Matter of fact, just the opposite. I kept thinking of all the times God had said “go” or “move” or “act”. Noah, Abraham, Jacob, Moses, Joshua, David, Elijah, Nehemiah, Ruth, Esther, Jonah, Mary, Joseph, John, Jesus, the Disciples – all of them told to go, to do, to move, to act in some way. And if I’m honest, there are so many times that God has prompted me to do, to go, to move, to act much more than sensing “stillness”.
The more I thought about it, the more it came to me that while I am here on earth, there is no complete absence of movement or sound.
The body needs the organs to work, blood to course through veins and arteries, a heart that pumps, brain to process, and lungs to breathe air. The stillness of all these functions is death. The earth needs to rotate around the sun, the sun and moon need to come up, clouds to form, and so on and so forth. I’m not science-y enough to know exactly what the stillness of earth would be, but I’m guessing catastrophic for its inhabitants.

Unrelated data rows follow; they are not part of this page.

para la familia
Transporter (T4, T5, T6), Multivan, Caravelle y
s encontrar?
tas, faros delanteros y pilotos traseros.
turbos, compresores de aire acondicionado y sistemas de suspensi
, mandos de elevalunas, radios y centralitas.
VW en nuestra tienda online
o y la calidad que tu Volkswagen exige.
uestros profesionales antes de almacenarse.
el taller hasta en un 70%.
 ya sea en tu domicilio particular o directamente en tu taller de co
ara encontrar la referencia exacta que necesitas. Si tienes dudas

I have determined it’s when I become too still that things go awry. Sometimes I have times of stillness where I don’t want to do anything and I just feel, for a lack of a better word, BLAH. Now don’t get me wrong, rest is good. Getting still for a little bit, just listening to your heart and breath, and the sounds of the earth, all good. I do believe that those times are necessary for God to connect with me, but God does not want me to live there!
God doesn’t want us to live in a land of complete stillness!
So what do I do when the balance seems off and BLAH has set in?
I put on my headphones with the sound cranked up as loud as it will go, dancing and lip syncing to the music. Occasionally I’ll grab something to use as a microphone just to finish the look off. I confess it’s usually some sort of pumped up music and not Christian in nature. I admit I’m a sinner and despite the fact, God will give me clarity and peace. The world around me dissolves and becomes still. My mind becomes still but my body and voice are moving together. So odd, the dichotomy of how my body works.
The more I thought about it, the more God pressed in the idea that He created mankind to need movement and sound. I think of all the times music, singing, and dancing are mentioned in the Bible: The Israelites sang and danced; David played the harp and danced through the streets; the Psalms were sung; and the Angels sang to the shepherds, just to give a few examples.
After all, the Creation of the World had to be a noisy process. Then there are the verses that talk about singing in heaven.
Stillness might be overrated.
I will exalt you, O LORD, for you lifted me out of the depths and did not let my enemies gloat over me.
O LORD my God, I called to you for help and you healed me.
O LORD, you brought me up from the grave; you spared me from going down into the pit.
Sing to the LORD, you saints of his; praise his holy name.
For his anger lasts only a moment, but his favor lasts a lifetime; weeping may remain for a night, but rejoicing comes in the morning.
When I felt secure, I said, “I will never be shaken.”
O LORD, when you favored me, you made my mountain stand firm; but when you hid your face, I was dismayed.
To you, O LORD, I called; to the Lord I cried for mercy:
“What gain is there in my destruction, in my going down into the pit? Will the dust praise you? Will it proclaim your faithfulness?
Hear, O LORD, and be merciful to me; O LORD, be my help.”
You turned my wailing into dancing; you removed my sackcloth and clothed me with joy,
that my heart may sing to you and not be silent. O LORD my God, I will give you thanks forever.